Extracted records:
:::::

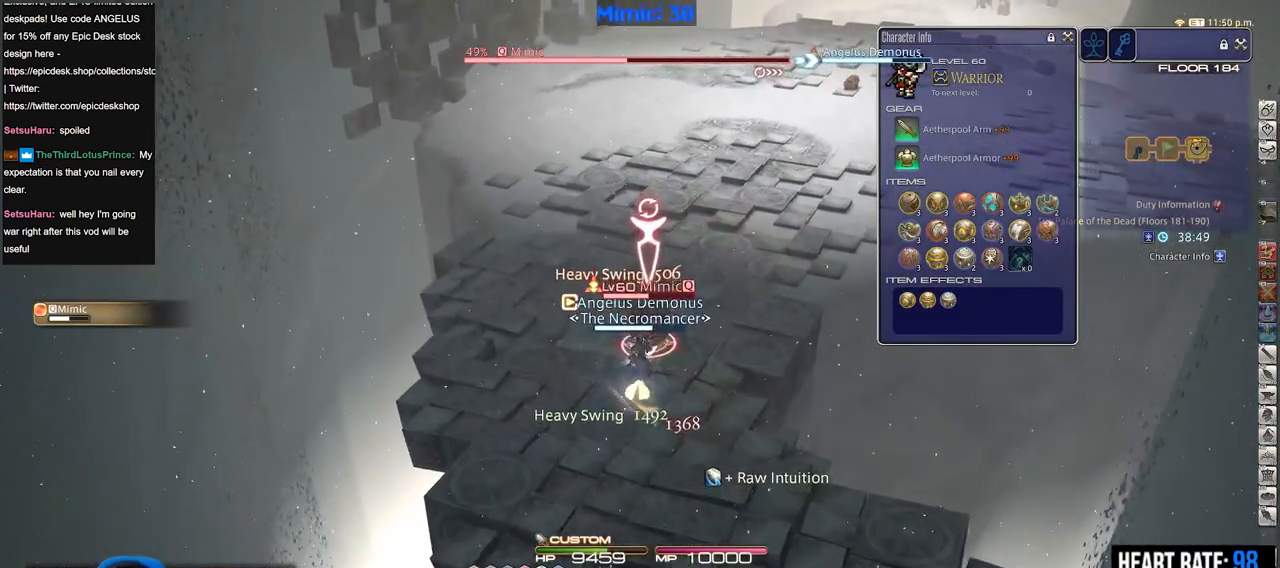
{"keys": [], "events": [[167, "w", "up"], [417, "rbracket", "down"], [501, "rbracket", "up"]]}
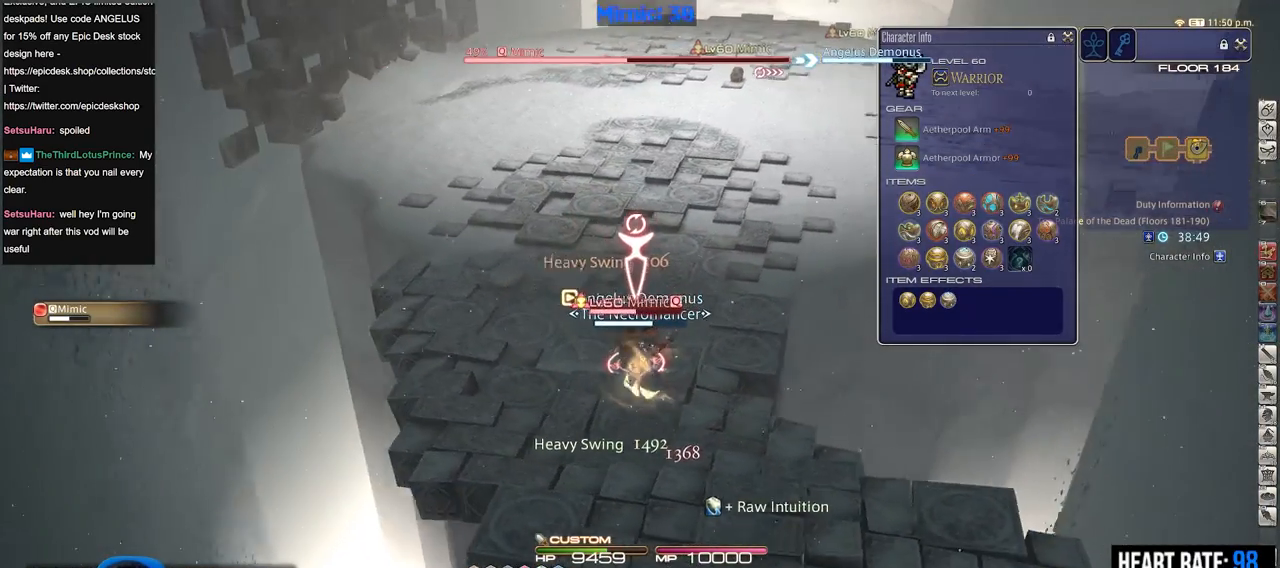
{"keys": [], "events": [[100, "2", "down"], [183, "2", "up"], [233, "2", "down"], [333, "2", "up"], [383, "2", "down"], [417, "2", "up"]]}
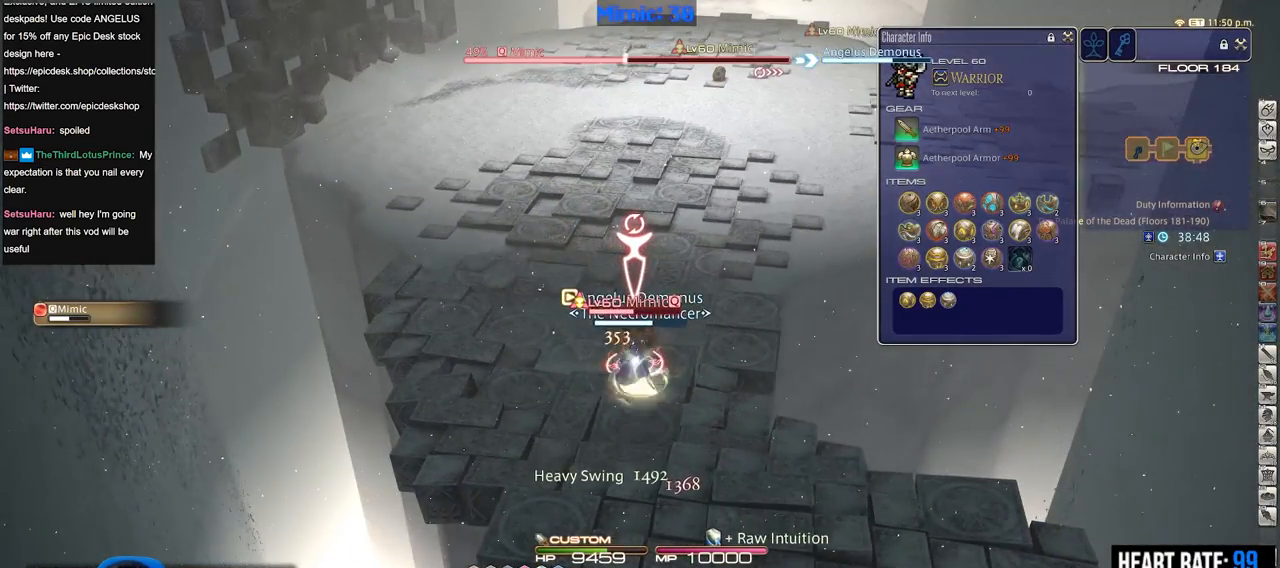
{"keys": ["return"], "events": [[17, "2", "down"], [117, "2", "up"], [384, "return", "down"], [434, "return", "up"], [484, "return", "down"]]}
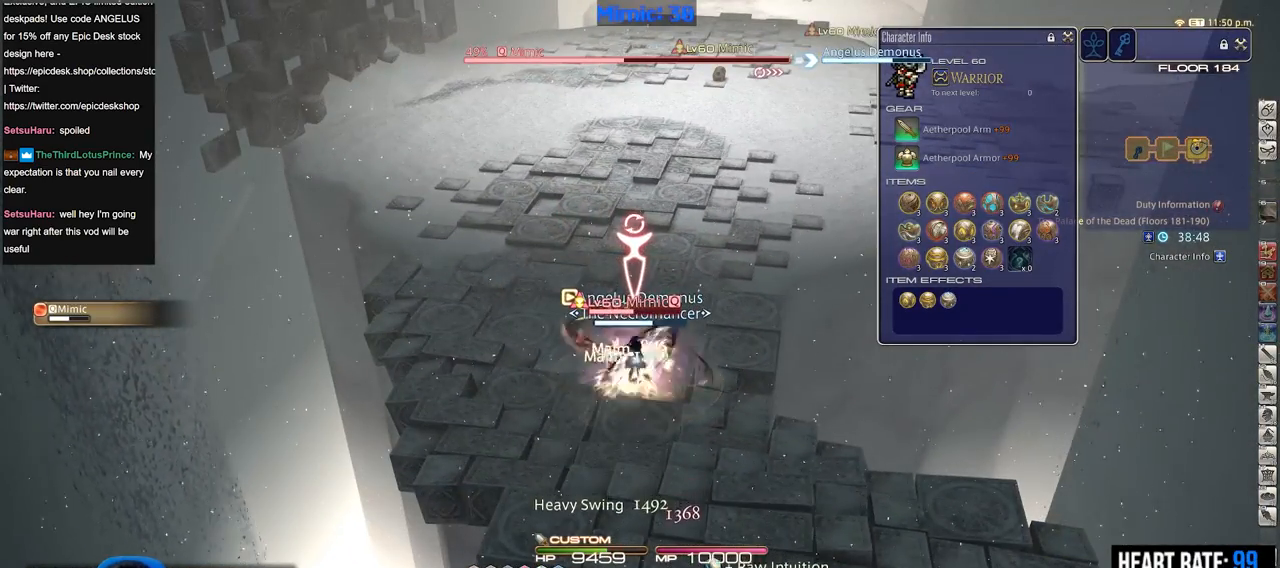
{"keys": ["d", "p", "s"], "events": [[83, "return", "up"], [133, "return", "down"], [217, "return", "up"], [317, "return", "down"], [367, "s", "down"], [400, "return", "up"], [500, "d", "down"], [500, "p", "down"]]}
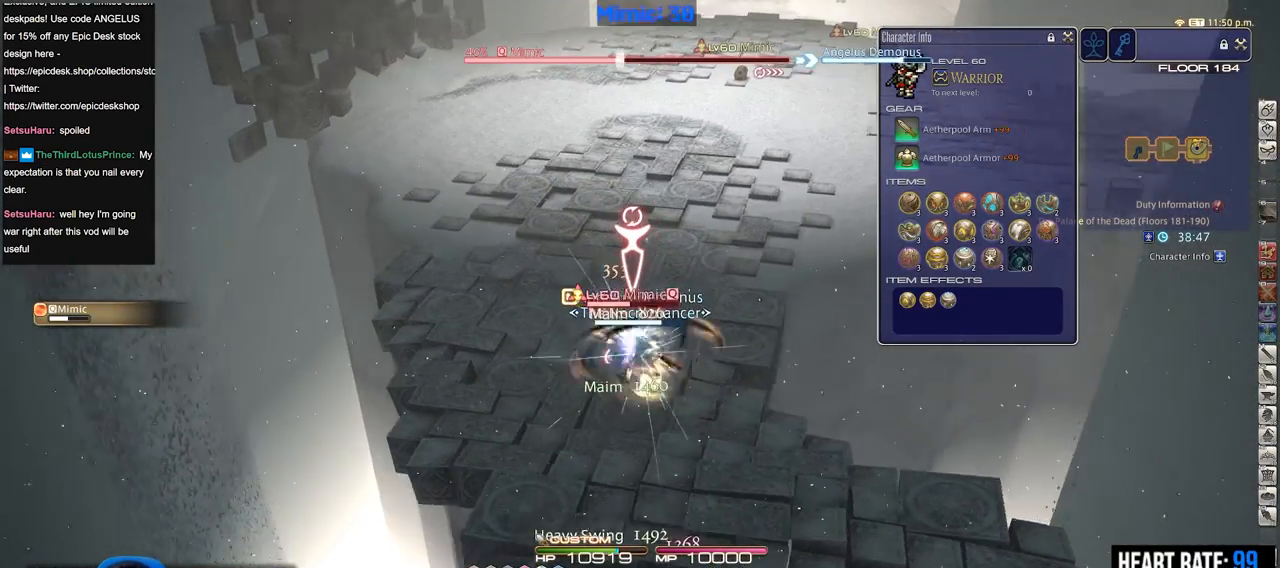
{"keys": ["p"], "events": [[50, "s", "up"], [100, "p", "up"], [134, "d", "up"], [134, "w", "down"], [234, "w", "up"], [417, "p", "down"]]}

:::::

Each line that contains the string "return" should be copied from the data above.

{"keys": ["return"], "events": [[17, "2", "down"], [117, "2", "up"], [384, "return", "down"], [434, "return", "up"], [484, "return", "down"]]}
{"keys": ["d", "p", "s"], "events": [[83, "return", "up"], [133, "return", "down"], [217, "return", "up"], [317, "return", "down"], [367, "s", "down"], [400, "return", "up"], [500, "d", "down"], [500, "p", "down"]]}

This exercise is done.